- The Torpedo (Brock Jones) debuts on the cover of Marvel Premiere #39 (Dec. 1977). Art by Al Milgrom.

Publication information
- Publisher: Marvel Comics
- First appearance: Daredevil #126 (Oct. 1975)
- Created by: Marv Wolfman (writer) John Romita, Sr. (artist)

In-story information
- Alter ego: Brock Jones
- Team affiliations: "Defenders for a Day"
- Partnerships: Rom

= Torpedo (Marvel Comics) =

Torpedo is the name of five fictional characters appearing in American comic books published by Marvel Comics.

==Creation==
Co-creator Marv Wolfman recalled the character's creation stating:

King of the Rocket Men was a movie serial back in the 1940s. The lead character, Commando Cody, went on to more movies/TV. I really liked Cody and yes, he inspired Torpedo, but only in the fact that Torpedo wore the rocket pack as did Cody. Other than that, we went off in different directions.

==Publication history==
A separate character called the Torpedo was not related to subsequent versions and debuted in a one-shot story in Daredevil #59 (Dec 1969).

The second version debuted wearing the Torpedo suit that was to become a feature for successive characters, but also only appeared in one story in Daredevil #126 (Oct. 1975). The third version, Brock Jones, appeared in Daredevil #126, #127 (Nov. 1975) and #134 (June 1976) and then starred in a storyline in Marvel Premiere #39-40 (Dec. 1977 – Feb. 1978). After a guest appearance in Defenders #62–64 (Aug. – Oct. 1978) plot threads from the Marvel Premiere story were resolved in Rom #21–22 (Aug. – Sept. 1981). After appearing sporadically in the title, the character was killed in Rom #50 (Jan. 1984).

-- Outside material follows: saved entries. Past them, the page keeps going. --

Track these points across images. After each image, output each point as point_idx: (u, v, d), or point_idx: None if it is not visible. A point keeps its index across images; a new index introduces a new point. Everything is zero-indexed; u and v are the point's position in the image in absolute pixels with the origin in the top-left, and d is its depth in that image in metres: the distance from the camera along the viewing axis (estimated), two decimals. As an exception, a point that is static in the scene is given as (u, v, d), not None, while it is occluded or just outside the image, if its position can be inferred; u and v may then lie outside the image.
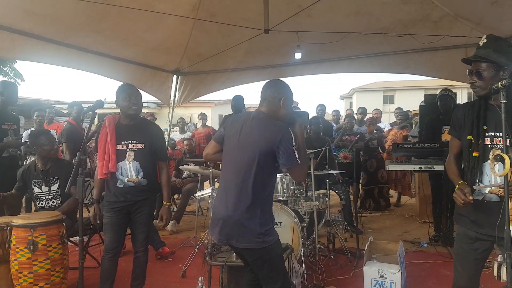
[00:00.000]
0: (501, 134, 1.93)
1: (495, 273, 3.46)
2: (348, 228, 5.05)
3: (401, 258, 3.26)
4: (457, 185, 2.06)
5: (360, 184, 6.46)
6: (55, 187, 3.58)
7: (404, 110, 8.56)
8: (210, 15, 4.63)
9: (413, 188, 6.85)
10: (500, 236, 1.82)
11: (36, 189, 3.58)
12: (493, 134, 1.99)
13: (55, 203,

The battlesuit reappeared in New Warriors #28 (Oct. 1992), now shared between two characters under the alias of Turbo.

==Fictional character biography==
The first version of the Torpedo is a hitman sent by a crime boss to assassinate a witness, but is defeated by the hero Daredevil.

The second version is Michael Stivak, a young scientist brought to the United States by his uncle, U.S. Senator Eugene Stivak. Asked to design a battlesuit for national defense, Michael Stivak develops a costume equipped with turbo-jets that can propel the wearer through the air and magnify physical blows. Learning that his uncle is the leader of the criminal organization the Corporation, Michael Stivak designs an inferior battlesuit for his uncle and secretly develops another suit. Using the alias "Torpedo", Michael Stivak attempts to destroy the plans for the suit and flaunts the suit's power by attacking two policemen. Following Stivak's path of destruction, Daredevil attacks. During their battle the building collapses on them.

Brock Jones witnesses the battle between Daredevil and Torpedo and frees the dying Michael Stivak. He explains the history of the battlesuit, and entrusts the completion of his mission to Jones. Once in costume, Jones is mistaken for Stivak and becomes a wanted criminal for both Stivak's crimes and killing Stivak. Jones acquires the final set of plans, but is attacked by Daredevil before he can escape. When their battle lays waste to a suburban family home, Jones surrenders his mission, gives the plans over to Daredevil, and retires from superheroing. However, shortly after, a chance sighting of the Chameleon tempts Jones into going back on his vow to never wear the suit again.

Senator Stivak sends another squad of Rocketeers to attack the new Torpedo, but after several skirmishes Jones defeats them (with Stivak dying of a heart attack). Torpedo briefly aids superhero team the Defenders and reappears in the town of Clairton as an ally of the Spaceknight Rom. It is revealed that the alien Dire Wraiths instigated the creation of the battlesuit with the intent to use it against Rom. The Torpedo allies with Rom and together they battle a squad of Rocketeers. The Torpedo acts as the guardian of the town of Clairton in Rom's absence, and after thinking the Wraith threat ended, retires. Jones is then murdered by a group of newly arrived Wraiths who use sorcery.

The battlesuit is bequeathed to Jones' first cousin Phillip Jeffries and is found in storage by his son Michael Brent Jeffries. Michael and friend Michiko "Mickey" Musashi shared the suit and adopted the codename Turbo. Michael was murdered by the Dire Wraith queen Volx, who was posing as Brock Jones' son Danny (Michael's second cousin).